Unknown to KB, something fell down while he was hurriedly removing his shirt from the wardrobe to put on before going to answer the call. Had he noticed what had fallen down, he would have quickly picked it up. And had he picked up that tiny object, this romantic story of these two university graduates would have been lost to the world. I
f anything at all, it would have remained known only to a small circle of friends like Naomi, Way Alutta and Guy Wagzo whom Adjoa May could now hear shouting out KB’s name so loudly that it reminded her of their university days.
But Guy Wagzo’s shouts sounded very far away, as if he was calling from, Sokole, the area Assemblywoman’s house on the way to Tophill. Because the moment Adjoa May picked that fallen object and realized it was a letter written years before, by her own hand, bittersweet recollections came rolling down her memory lane.

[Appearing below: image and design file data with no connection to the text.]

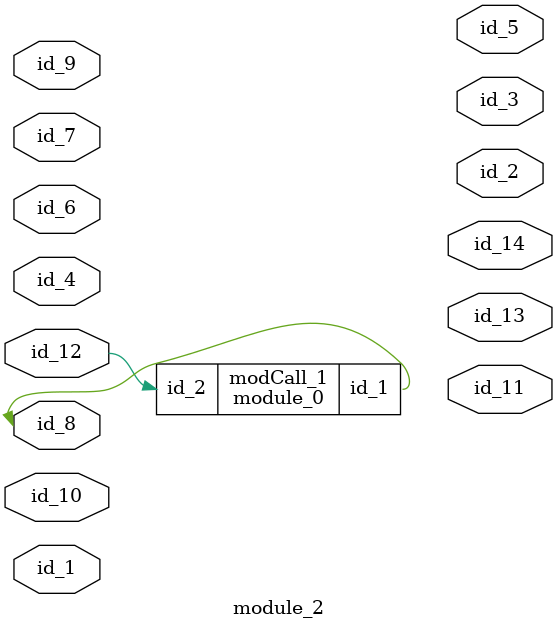
<source format=v>
module module_0 (
    id_1,
    id_2
);
  input wire id_2;
  inout wire id_1;
endmodule
module module_1 (
    id_1,
    id_2,
    id_3,
    id_4,
    id_5,
    id_6,
    id_7
);
  input wire id_7;
  inout wire id_6;
  input wire id_5;
  inout wire id_4;
  input wire id_3;
  input wire id_2;
  inout wire id_1;
  wire id_8;
  module_0 modCall_1 (
      id_8,
      id_6
  );
  wire id_9;
endmodule
module module_2 (
    id_1,
    id_2,
    id_3,
    id_4,
    id_5,
    id_6,
    id_7,
    id_8,
    id_9,
    id_10,
    id_11,
    id_12,
    id_13,
    id_14
);
  output wire id_14;
  output wire id_13;
  input wire id_12;
  output wire id_11;
  inout wire id_10;
  inout wire id_9;
  inout wire id_8;
  input wire id_7;
  inout wire id_6;
  output wire id_5;
  inout wire id_4;
  output wire id_3;
  output wire id_2;
  inout wire id_1;
  wire id_15;
  module_0 modCall_1 (
      id_8,
      id_12
  );
endmodule

</source>
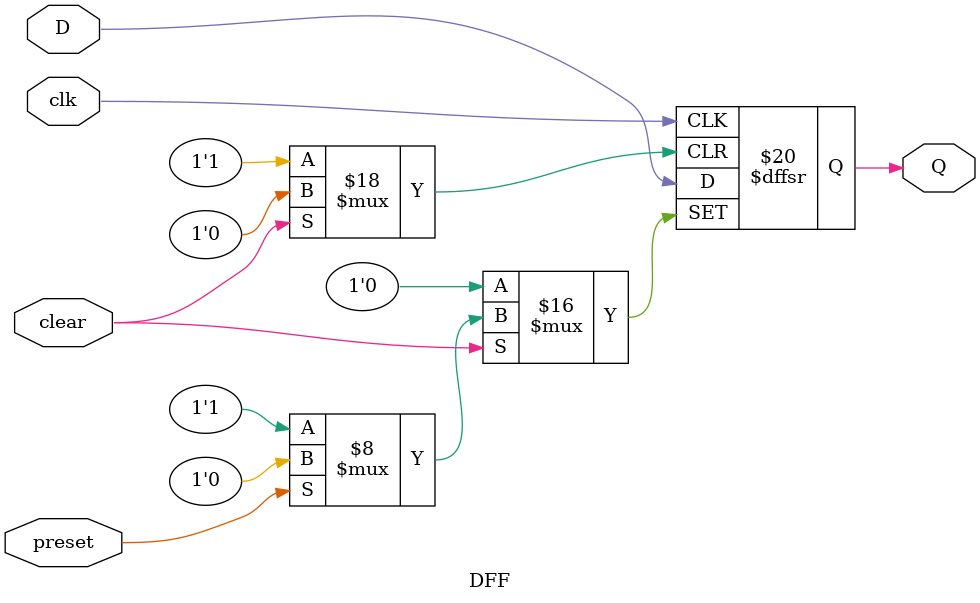
<source format=v>
module DFF (output reg Q, input D, clk, preset, clear); 
always @ (posedge clk, negedge preset, negedge clear ) 
if (preset == 0) Q <= 1'b1; 
else if (clear == 0) Q <= 1'b0; 
else Q <= D; 
endmodule
</source>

She wasted no time to begin reading that letter all over again.
AUGUST 20 1998
Nothing, I mean nothing, prevents me from calling this one my last letter to you. You know what you are? Okay, let me tell you what I believe you are. You’re an unfeeling, cold-hearted, handsome sonofabitch. Why all this ungentlemanly behavior? You know how I feel right now? I feel like spitting into your nose. But I won’t do it. I’m too decent for that. You aren’t!

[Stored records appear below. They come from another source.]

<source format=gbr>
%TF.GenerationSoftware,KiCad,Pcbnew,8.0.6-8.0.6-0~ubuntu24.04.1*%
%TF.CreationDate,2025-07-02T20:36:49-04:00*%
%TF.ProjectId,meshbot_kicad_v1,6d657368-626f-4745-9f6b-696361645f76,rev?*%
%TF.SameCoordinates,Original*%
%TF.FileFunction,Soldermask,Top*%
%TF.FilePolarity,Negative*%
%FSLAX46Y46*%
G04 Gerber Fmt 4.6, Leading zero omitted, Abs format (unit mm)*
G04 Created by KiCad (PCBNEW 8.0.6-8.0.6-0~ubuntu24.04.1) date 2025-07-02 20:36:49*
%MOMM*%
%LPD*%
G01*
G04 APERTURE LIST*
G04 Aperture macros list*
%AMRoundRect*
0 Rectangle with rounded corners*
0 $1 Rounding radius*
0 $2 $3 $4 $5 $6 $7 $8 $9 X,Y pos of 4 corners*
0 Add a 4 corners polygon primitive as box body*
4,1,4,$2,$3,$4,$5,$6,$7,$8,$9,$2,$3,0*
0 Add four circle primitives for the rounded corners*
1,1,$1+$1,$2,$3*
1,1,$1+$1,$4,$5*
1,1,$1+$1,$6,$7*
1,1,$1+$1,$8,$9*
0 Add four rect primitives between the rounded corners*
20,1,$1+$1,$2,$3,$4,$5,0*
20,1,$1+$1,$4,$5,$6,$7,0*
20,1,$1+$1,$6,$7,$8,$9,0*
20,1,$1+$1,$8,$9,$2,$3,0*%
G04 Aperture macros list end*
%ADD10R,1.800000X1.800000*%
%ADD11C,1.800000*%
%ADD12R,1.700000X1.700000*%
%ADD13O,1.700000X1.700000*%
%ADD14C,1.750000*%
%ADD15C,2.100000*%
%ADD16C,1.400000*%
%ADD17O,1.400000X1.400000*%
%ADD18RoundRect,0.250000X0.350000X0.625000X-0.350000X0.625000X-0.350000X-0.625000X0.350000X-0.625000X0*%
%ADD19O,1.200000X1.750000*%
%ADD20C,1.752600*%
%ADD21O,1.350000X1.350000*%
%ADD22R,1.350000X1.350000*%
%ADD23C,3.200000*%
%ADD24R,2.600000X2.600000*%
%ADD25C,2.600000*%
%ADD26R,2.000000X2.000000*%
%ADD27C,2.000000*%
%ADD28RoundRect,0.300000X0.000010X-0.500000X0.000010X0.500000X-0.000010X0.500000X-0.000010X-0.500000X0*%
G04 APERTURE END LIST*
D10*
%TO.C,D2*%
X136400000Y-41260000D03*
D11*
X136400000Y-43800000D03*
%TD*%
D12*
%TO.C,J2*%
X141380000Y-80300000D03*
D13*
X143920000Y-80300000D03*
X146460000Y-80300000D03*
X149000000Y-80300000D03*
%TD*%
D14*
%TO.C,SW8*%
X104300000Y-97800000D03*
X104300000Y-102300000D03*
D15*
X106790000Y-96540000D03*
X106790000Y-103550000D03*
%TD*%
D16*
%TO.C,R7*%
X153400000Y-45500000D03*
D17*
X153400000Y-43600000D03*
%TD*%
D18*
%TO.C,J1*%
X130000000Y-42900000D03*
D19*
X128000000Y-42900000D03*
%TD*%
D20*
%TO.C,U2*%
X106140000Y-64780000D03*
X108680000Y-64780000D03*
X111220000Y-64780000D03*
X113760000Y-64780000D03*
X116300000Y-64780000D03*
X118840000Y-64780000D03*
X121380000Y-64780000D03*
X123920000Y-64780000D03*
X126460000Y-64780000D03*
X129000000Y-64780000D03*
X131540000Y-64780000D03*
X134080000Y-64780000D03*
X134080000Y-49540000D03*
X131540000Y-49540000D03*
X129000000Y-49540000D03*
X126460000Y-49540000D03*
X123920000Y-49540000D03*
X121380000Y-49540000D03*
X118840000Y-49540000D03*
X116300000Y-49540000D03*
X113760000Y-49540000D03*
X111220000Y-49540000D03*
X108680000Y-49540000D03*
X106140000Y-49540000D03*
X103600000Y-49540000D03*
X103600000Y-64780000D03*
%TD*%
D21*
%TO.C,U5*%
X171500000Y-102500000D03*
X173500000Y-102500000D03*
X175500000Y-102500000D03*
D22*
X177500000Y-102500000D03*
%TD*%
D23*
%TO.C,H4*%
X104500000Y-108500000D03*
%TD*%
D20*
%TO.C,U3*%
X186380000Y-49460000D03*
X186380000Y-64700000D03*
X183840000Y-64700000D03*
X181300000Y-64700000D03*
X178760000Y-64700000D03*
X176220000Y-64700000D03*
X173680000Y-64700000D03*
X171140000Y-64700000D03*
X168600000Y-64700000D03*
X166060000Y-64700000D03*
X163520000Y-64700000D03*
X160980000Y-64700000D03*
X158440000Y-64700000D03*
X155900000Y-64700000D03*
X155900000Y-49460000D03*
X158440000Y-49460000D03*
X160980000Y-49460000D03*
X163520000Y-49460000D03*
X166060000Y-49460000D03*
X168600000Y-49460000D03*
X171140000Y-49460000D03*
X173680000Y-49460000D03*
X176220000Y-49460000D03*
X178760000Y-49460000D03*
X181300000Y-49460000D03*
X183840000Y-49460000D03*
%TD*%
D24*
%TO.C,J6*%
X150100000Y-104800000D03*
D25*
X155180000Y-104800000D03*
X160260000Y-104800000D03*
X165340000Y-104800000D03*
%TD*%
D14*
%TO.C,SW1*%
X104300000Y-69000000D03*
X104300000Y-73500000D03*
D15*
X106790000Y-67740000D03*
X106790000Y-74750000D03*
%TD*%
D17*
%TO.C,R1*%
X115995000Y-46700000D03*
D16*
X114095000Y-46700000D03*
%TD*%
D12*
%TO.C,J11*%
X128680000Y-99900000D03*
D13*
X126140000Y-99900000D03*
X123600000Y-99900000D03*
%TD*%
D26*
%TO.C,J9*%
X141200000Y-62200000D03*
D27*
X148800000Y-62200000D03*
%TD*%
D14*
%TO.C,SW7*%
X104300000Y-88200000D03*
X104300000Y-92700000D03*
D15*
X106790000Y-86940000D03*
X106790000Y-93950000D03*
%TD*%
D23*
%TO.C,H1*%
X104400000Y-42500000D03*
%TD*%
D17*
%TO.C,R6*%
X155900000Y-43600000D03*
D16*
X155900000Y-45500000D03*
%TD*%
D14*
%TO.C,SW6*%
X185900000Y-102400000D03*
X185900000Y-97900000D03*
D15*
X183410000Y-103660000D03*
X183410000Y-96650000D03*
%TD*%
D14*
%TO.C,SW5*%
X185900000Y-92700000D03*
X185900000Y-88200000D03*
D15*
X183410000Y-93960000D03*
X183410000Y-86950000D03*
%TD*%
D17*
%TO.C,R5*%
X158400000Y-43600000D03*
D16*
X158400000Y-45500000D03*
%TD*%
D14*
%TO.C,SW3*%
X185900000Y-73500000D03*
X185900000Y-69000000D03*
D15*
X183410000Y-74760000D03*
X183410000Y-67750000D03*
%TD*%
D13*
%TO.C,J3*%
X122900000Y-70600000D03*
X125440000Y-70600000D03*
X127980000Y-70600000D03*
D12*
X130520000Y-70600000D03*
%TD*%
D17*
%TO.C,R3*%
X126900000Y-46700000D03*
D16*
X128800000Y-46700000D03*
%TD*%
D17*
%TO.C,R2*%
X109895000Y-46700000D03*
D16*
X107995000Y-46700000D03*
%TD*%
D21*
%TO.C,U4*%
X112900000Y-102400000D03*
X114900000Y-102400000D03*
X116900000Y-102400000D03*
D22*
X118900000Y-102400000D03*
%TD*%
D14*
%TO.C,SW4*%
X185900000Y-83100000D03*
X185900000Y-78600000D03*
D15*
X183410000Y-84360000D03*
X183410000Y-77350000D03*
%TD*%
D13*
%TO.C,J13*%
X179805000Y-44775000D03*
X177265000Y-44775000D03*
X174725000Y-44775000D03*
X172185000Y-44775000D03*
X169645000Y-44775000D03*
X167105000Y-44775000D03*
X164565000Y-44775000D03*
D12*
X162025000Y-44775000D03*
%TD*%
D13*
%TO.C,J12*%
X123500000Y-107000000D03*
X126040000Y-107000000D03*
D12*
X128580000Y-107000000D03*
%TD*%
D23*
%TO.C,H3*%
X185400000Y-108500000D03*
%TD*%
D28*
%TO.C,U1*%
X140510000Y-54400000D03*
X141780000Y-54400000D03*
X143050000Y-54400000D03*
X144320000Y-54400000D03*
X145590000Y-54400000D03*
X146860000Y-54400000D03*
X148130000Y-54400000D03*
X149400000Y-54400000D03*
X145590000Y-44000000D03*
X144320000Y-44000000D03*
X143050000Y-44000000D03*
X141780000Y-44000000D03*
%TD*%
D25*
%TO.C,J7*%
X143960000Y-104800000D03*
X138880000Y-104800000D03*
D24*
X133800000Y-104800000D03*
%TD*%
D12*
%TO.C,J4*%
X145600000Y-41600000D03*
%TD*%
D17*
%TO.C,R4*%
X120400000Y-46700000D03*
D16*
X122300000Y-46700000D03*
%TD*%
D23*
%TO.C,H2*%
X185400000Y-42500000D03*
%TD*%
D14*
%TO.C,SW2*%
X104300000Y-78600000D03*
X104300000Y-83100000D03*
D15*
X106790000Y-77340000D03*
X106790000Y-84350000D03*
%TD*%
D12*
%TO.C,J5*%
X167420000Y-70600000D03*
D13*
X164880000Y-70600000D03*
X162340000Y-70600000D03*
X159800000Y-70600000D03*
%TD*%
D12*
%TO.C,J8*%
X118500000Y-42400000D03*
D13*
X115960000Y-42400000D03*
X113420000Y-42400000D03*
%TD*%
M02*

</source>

Aaaba! I chase you till I taya sef. You hear African woman con him man before? Then why you dey treat me so?
You see, my dear stubborn KB, I couldn’t bring myself to saying it plainly enough but I did my best. Almost every lady on this CapeVars campus adore you and wish you were hers. But you’re love-dull. Too dull, KB. Or are you simply cold in spite of your good looks and sharp brain? Oh, what a pitiful waste!
As we secretly talked about you with each lady wishing you belonged to her, none was able to take those romantic wishes a step further except a girl called Adjoa May. Way kan tin I no do? Eh, KB? I tried everything womanly possible, handsome. Sadly, the more I tried to pry into your stony heart, the harder you brushed me aside.
You’ve been a great friend, no two ways about that. But I wish you were a less disastrous, unromantic fool. It is too late now. I’m disappointed. I’m fed up. I’m glad it’s now over as our stay on campus here draws to a close tonight. I’ll go my way and I’ll see if I should just accept one of the numerous offers out there. As I said earlier, this is the last of my letters to you.
KB, don’t tell me you didn’t know. Even a novice syto boy would have seen the writing in bold on the wall long ago. Do you remember those lovely letters I sent to you over the last three or so years? The expensive gifts? Those near naked postures I display for your bed inside at A52 Valco Hall? The kingly rides in my Toyota Corolla?
You think say them all be joke eh? Well if you were too daft to notice the scholarships etc, etc., then I’m sorry for you. Simply pack and go to hell and burn to ashes. Abi, no place for you in heaven oo. Not after treating me so unkindly.
Tomorrow, I’m writing my last paper and I’ll leave campus immediately after that. And please, KB, don’t you break my heart further by trying to come and see me off. I’ll be better off without you around me.
So, this is my way of saying goodbye.
I love but hate you, KB.
Adjoa May writing …
PS. Please, would you mind attending a birthday party at HAPPY CORNER REST SPOT in Agona Swedru? It will come off on new year’s eve, four clear months from now, from 8.30 pm till you drop. I’ll like you to meet a new friend of mine and I’ll be extremely grateful.
Adjoa May remembered vividly writing that letter some few hours before her last English paper. She could also remember the title of the paper – History, Theory and Practice of Literary Criticism.